The National Museum of African American History and Culture has been open for a year now. The museum has received rave reviews, and it has quickly become one of the Smithsonian’s biggest attractions, with over 2.5 million visits in its first year. The museum’s mission — to “explore what it means to be an American and share how American values like resiliency, optimism, and spirituality are reflected in African American history and culture” — clearly resonates with the public.
Ironically, as the nation celebrates the museum’s anniversary, we are also debating the meaning of Confederate monuments.
Perhaps this dissonance was inevitable.
In 1915, D.W. Griffith released “The Birth of a Nation.” This epic (and racist) motion picture portrayed antebellum blacks as perfectly contented slaves, Confederate soldiers as heroes, and black Union soldiers as brutes intent on dominating whites and molesting white women. It lionized the Ku Klux Klan for lynching blacks and preventing black men from voting. Upon the movie’s release, The Confederate Veteran magazine gushed about its depiction of the Klan having “added an unwritten amendment to the Constitution of the United States . . . [that] the American nation shall forever have a White man’s government.”
Horrified blacks and sympathetic whites protested this whitewashed version of slavery, the Civil War and of black soldiers and citizens. In response to "The Birth of a Nation," Carter G. Woodson founded the organization that would later give us Black History Month. But something else quite significant also happened: In 1916, blacks began organizing to build a memorial to African-American soldiers and sailors. The mission quickly broadened to construct a “national memorial building” to document all forms of “Negro achievement and contributions to America.” The organizers of the proposed African-American memorial blasted its counter-narrative to Griffith’s movie across the top of flyers for one of its first rallies, proclaiming “THE BIRTH OF A RACE.” Such was the birth of the movement to create the museum, which finally opened in 2016, exactly 100 years later.
The die was cast. D.W. Griffith and other sympathizers of the Confederate “Lost Cause” sought to justify the slavery, segregation and disenfranchisement of blacks by dehumanizing them. Blacks had an existential need to respond, and one such response was the effort to create an institution to affirm their contributions and their rightful place as equal American citizens.
This early 20th century battle over memory was fought with words, but with the intensity of Gettysburg. Congressman John E. Rankin of Mississippi argued against a memorial to African-American achievement because “the people of the South have done more to take the Negro from his natural state of savagery, . . . [and] the white man in the South is the best friend the Negro ever had or ever will have again.” He maintained that “there never was a Negro regiment on earth, and there never will be, equal to a regiment of Confederate veterans during the Civil War.” The United Daughters of the Confederacy took a subtler, more romanticized approach. They proposed legislation for a monument to the “Faithful Colored Mammies of the South” in the nation’s capital, a measure that passed the full Senate in 1923 but thankfully never became law.

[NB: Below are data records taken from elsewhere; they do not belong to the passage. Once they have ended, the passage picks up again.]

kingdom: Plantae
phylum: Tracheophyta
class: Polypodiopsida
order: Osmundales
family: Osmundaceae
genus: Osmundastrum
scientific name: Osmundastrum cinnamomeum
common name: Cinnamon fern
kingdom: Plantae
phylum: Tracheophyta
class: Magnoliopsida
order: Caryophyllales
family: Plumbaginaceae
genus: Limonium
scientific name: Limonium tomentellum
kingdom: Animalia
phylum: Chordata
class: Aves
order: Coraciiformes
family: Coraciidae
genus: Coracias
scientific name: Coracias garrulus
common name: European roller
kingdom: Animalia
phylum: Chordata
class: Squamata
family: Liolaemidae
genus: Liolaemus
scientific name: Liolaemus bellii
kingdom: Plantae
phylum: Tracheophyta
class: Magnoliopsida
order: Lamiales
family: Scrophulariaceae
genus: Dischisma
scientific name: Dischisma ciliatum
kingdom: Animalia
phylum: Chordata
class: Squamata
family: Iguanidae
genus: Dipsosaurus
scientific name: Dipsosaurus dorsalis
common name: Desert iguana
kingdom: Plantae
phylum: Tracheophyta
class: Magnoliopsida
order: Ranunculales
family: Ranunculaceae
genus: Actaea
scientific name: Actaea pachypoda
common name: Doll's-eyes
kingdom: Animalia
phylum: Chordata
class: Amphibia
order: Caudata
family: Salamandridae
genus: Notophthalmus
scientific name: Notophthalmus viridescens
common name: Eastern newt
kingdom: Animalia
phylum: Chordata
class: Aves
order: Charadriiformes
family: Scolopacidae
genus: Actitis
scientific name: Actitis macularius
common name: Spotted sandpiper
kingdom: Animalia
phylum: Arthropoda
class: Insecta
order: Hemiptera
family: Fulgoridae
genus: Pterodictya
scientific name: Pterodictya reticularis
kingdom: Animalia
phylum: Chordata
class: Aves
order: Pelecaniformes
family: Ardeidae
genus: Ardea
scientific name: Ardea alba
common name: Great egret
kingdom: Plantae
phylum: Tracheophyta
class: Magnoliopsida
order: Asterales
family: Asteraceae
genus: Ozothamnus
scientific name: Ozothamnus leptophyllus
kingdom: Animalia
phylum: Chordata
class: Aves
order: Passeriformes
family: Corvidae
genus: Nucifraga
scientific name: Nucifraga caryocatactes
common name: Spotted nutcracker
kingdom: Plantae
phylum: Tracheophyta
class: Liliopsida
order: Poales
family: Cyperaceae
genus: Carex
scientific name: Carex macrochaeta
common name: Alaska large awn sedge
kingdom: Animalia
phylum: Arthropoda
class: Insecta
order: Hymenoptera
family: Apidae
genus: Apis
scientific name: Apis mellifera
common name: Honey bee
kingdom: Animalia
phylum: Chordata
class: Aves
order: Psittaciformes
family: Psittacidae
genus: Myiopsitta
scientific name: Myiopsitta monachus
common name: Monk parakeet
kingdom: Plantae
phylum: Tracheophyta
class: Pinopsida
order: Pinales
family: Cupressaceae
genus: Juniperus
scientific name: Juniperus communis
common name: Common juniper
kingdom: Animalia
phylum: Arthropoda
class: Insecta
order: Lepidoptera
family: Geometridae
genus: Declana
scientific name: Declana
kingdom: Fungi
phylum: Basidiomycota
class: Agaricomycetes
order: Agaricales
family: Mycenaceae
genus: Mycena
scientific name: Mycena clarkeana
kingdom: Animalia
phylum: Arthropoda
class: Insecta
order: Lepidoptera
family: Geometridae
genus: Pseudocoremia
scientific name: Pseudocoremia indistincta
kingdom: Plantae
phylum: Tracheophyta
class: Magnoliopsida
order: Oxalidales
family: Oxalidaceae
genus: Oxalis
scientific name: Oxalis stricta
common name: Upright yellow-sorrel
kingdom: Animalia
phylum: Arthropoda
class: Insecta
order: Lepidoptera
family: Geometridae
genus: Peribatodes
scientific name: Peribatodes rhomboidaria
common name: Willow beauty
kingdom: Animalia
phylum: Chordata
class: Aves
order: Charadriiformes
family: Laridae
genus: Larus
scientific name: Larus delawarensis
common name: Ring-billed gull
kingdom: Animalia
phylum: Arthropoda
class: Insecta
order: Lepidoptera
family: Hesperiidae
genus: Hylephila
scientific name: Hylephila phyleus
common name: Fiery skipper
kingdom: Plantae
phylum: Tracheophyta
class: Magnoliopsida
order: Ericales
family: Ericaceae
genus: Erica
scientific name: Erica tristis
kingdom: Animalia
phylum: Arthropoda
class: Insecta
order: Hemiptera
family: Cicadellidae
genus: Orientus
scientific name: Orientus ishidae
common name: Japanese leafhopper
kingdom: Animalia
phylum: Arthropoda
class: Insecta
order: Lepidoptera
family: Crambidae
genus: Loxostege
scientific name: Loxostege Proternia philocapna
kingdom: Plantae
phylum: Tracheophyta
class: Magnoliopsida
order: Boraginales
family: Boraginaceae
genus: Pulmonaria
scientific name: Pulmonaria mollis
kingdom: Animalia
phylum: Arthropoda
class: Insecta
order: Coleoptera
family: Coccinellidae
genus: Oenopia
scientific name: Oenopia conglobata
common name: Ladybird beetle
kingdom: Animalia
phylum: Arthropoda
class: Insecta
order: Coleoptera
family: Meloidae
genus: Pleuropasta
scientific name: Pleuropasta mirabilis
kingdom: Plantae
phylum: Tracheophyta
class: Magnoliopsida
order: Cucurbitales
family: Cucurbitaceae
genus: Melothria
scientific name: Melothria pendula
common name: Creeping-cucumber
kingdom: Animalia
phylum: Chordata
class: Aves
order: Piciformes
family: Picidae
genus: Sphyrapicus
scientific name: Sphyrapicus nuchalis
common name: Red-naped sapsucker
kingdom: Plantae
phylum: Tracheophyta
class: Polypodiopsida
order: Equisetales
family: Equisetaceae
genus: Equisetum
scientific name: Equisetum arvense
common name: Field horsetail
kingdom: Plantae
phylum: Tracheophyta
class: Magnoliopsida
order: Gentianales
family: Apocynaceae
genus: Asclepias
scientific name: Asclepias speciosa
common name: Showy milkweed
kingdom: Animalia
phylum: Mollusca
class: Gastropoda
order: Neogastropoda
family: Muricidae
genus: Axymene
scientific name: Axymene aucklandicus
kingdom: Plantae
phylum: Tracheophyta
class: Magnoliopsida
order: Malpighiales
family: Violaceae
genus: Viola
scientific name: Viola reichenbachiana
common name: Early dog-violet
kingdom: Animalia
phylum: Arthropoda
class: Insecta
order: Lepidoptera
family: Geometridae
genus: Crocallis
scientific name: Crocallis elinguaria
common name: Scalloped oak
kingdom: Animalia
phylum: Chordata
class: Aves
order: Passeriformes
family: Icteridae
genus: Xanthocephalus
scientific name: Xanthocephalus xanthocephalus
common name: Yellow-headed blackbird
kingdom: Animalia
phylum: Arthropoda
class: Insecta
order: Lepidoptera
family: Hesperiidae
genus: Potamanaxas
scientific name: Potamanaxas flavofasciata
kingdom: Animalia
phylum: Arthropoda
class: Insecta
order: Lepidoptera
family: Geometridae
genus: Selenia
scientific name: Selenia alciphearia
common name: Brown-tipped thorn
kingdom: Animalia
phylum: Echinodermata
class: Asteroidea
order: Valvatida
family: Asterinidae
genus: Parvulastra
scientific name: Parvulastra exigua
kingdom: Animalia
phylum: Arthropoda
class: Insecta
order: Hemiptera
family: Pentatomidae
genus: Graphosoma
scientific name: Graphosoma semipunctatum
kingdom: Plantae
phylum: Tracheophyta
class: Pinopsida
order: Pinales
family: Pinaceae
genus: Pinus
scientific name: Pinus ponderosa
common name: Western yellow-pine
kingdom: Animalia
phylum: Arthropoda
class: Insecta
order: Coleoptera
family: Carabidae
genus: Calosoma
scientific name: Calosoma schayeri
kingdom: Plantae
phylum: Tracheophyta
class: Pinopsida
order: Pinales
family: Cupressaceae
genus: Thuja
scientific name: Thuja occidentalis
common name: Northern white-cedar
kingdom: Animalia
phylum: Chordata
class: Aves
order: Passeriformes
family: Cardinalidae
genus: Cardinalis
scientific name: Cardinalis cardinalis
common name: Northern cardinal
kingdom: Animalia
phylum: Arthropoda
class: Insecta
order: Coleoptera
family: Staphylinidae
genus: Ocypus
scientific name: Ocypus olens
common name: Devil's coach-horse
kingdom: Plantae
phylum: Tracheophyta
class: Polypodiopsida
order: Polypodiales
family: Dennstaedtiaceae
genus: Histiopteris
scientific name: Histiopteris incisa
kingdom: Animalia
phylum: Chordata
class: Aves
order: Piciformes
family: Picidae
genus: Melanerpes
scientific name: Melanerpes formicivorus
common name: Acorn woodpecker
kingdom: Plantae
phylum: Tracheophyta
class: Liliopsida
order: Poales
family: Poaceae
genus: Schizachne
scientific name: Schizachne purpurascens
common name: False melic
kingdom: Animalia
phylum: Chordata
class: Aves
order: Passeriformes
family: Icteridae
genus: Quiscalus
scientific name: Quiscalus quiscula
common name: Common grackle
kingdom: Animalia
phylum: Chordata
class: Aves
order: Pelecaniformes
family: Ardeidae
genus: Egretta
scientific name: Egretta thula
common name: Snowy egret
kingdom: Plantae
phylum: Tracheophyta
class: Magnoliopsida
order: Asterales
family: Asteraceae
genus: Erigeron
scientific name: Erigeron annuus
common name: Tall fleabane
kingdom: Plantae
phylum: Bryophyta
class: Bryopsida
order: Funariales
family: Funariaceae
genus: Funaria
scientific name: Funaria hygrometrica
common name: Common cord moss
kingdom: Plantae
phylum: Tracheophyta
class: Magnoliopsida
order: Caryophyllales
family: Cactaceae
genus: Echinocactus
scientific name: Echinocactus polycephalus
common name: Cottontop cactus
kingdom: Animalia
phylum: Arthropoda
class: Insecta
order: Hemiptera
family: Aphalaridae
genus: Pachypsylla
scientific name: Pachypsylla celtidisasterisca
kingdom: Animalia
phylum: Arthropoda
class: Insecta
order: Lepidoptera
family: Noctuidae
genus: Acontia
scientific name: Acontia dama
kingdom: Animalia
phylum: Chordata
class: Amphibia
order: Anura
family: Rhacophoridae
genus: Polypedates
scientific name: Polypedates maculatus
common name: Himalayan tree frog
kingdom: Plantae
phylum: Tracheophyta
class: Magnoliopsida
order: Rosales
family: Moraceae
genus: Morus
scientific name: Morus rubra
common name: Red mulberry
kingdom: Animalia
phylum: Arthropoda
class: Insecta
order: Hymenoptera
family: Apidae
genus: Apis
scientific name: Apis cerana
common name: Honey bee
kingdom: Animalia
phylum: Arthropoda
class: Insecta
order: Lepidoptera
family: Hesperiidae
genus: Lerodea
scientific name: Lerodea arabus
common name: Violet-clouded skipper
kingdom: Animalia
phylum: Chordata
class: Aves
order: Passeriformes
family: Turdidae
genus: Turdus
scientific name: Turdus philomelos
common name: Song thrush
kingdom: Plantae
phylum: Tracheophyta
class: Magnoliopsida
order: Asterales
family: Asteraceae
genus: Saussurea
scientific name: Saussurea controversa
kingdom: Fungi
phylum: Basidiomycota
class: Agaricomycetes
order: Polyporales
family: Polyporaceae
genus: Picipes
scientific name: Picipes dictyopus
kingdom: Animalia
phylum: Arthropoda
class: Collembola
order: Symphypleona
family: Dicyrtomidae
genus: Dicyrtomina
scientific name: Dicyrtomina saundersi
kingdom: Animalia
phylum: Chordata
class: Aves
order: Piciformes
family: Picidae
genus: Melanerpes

Through persistent efforts, a bill to construct the national African-American memorial building actually passed Congress in 1929, but Rankin and other opponents successfully blocked its federal funding, dooming the effort, particularly with the subsequent onset of the Great Depression. It would take Congress almost 75 years to right that wrong, with Congressman John Lewis leading a bipartisan coalition to pass the 2003 law to fund, build and finally open the Smithsonian’s newest jewel.
At the one-year mark of the museum's opening, the battle over memory still rages. Exhibit A is the debate about Confederate monuments. Interestingly, many monument defenders contend they promote only “heritage,” and that slavery and white supremacy were not prominent aspects of the Confederacy. History proves otherwise. South Carolina, the first state to secede, complained in its “Declaration of Causes” of “increasing hostility on the part of the non-slaveholding States to the institution of slavery,” and of the election of President Lincoln, “whose opinions and purposes are hostile to slavery,” and concluded war was necessary because “the public mind must rest in the belief that slavery is in the course of ultimate extinction.” The Texas “Declaration of Causes” could not have been more overt in its white supremacy, pronouncing “as undeniable truths” that the Confederacy was “established exclusively by the White race, for themselves and their posterity,” and that “the African race . . . were rightfully held and regarded as an inferior and dependent race, and in that condition only could their existence in this country be rendered beneficial or tolerable.” This explicitly racist history of the Confederacy is rightfully depicted in the museum.
Lonnie Bunch, the founding director of the museum, has explained that its utmost priority will always be, in the words of the preeminent historian John Hope Franklin, to “tell the unvarnished truth.” This is no easy task. As James Baldwin told Congress when advocating for the museum nearly 50 years ago, “my history . . . contains the truth about America. It is going to be hard to teach it.”
One year in, America should be thankful that it finally built this museum of hard truths.